Friday, May 25, 2012

Accidentally Telling the Truth is Not a Gaffe

Or, at least, it shouldn't be. The reason the concept of the Kinsley gaffe, "A gaffe is when a politician tells the truth - some obvious truth he isn't supposed to say."[3]", resonates is that the media does an atrocious job of informing readers and viewers when a politician is lying.
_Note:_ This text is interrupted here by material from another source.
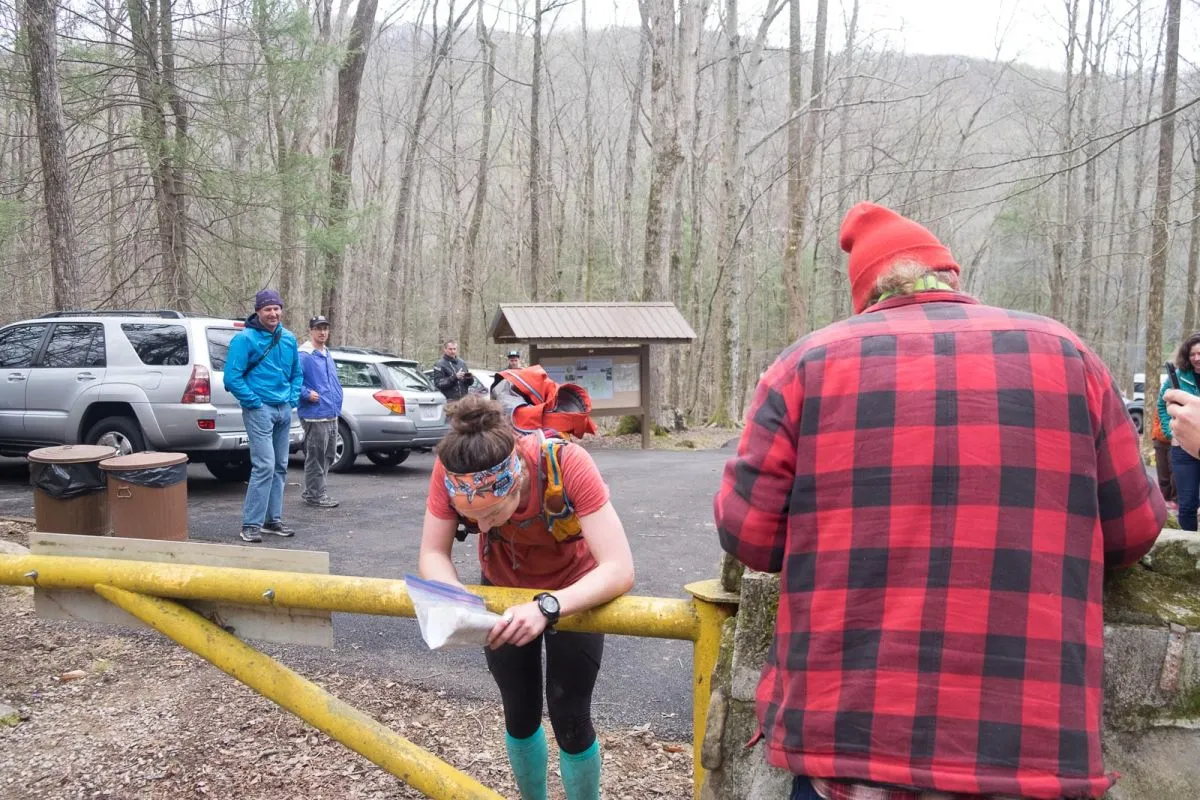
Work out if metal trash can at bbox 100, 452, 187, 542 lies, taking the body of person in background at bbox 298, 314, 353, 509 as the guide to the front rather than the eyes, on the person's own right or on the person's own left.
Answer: on the person's own right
A while back I took part of an online quiz on a "fact checking" site, in which they asked readers to estimate how many... Pinocchios, flaming butt cheeks, or something like that... they assigned to various statements by politicians. The pointlessness of the exercise was best illustrated by the rating of a statement by Rick Santorum as being mostly false. The statement was one of opinion. Had the scale been the "Chauncey Gardner" garden rake scale, the person doing the rating would have been free to editorialize that the comment was so dim-witted and disconnected with logic that it ranked as a "hit in the face with a garden rake so hard that your zombie head gets knocked off", that would be fine. One opinion against another. Even if the rationale is, "That's such a baseless opinion that I can't believe Santorum holds it," it remains your opinion that he's lying as opposed to being ignorant or obtuse.

When self-professed fact-checkers stop checking the facts and start assessing the degree to which a politician may be shading the truth, they're no longer engaged in fact-checking. It's a perfectly legitimate function of the press to point to a statement that neatly avoids key issues or problems and to point out that it's not the whole story, but that's a different tasks than fact-checkers claim to be performing. It's interesting to me, also, that fact-checkers will use "Pinocchio" scales or a "pants on fire" meter, but they shy away from actually using the term "lie". You don't have to bring it out for every nuanced statement, but when a politician tells a real whopper why not tell it like it is? Instead, we have gasbag commentators who don't hesitate to call up down and the truth a lie, when they're talking about the other side, while the mainstream media at times passively "reports" on the controversy.

Here, Charles Pierce catches Mitt Romney in a "Kinsley gaffe",
Halperin: Why not in the first year, if you're elected — why not in 2013, go all the way and propose the kind of budget with spending restraints, that you'd like to see after four years in office? Why not do it more quickly?

Romney: Well because, if you take a trillion dollars for instance, out of the first year of the federal budget, that would shrink GDP over 5%. That is by definition throwing us into recession or depression. So I'm not going to do that, of course.
So... by pumping a whole lot of money into the economy and propping up state governments, the stimulus did what, Mitt? Once you agree on the conceptual framework you need to provide something more than bombastic rhetoric - whenever the other party does something it's different... and wrong - and start explaining how you are being consistent in your positions. Or at least, that's what should happen. But it won't. And Romney knows it won't, which is how he manages to get away with saying, "Up" on Monday, "Down" on Tuesday, "Sideways" on Wednesday, and "I don't remember what I said on any prior occasion, but I agree with whatever it was" on Thursday.

Romney is a walking caricature of everything people say that they hate about politicians. And yet....

So how about this? How about having the mainstream media stop chuckling when a politician "tells the truth" and instead congratulate him for being honest about a difficult issue, and pushing him to state how the sudden introduction of reality into his rhetoric affects his stated policies and future plans?